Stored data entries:
☆ ☆ ☆

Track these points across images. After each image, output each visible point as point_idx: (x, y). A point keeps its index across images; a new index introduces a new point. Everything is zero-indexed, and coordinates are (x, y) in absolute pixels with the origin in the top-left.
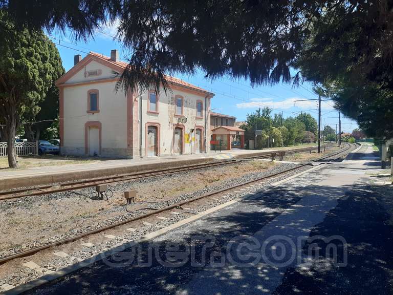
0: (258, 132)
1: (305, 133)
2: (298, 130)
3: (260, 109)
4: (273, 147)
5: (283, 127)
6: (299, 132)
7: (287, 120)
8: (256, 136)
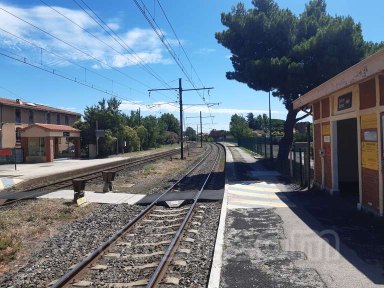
0: (99, 133)
1: (168, 133)
2: (159, 130)
3: (104, 101)
4: (125, 153)
5: (142, 126)
6: (161, 133)
7: (147, 118)
8: (98, 138)
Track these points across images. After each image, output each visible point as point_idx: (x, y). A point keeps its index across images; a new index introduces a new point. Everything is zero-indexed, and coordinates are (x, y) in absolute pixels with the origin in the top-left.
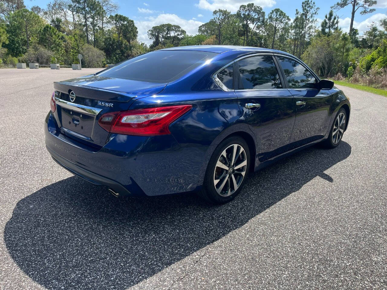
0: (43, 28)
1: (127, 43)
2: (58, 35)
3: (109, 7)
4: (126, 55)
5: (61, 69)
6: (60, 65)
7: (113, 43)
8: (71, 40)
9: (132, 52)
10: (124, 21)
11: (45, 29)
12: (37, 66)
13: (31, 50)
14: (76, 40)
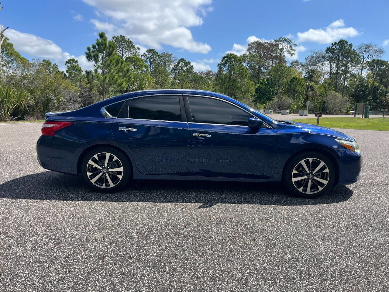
0: (290, 79)
1: (384, 89)
2: (302, 85)
3: (372, 52)
4: (378, 101)
5: (290, 114)
6: (290, 111)
7: (366, 89)
8: (321, 89)
9: (386, 98)
10: (382, 65)
11: (291, 80)
12: (271, 112)
13: (275, 99)
14: (325, 88)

☆ ☆ ☆

Problem —
What is needed is an exact transcription of the lines from the one holding "2: (58, 35)" to the end of the data, with every picture left out.

Output for this exercise —
2: (58, 35)
3: (109, 7)
4: (126, 55)
5: (61, 69)
6: (60, 65)
7: (113, 43)
8: (71, 40)
9: (132, 52)
10: (124, 21)
11: (45, 29)
12: (37, 66)
13: (31, 50)
14: (76, 40)
0: (290, 79)
1: (384, 89)
2: (302, 85)
3: (372, 52)
4: (378, 101)
5: (290, 114)
6: (290, 111)
7: (366, 89)
8: (321, 89)
9: (386, 98)
10: (382, 65)
11: (291, 80)
12: (271, 112)
13: (275, 99)
14: (325, 88)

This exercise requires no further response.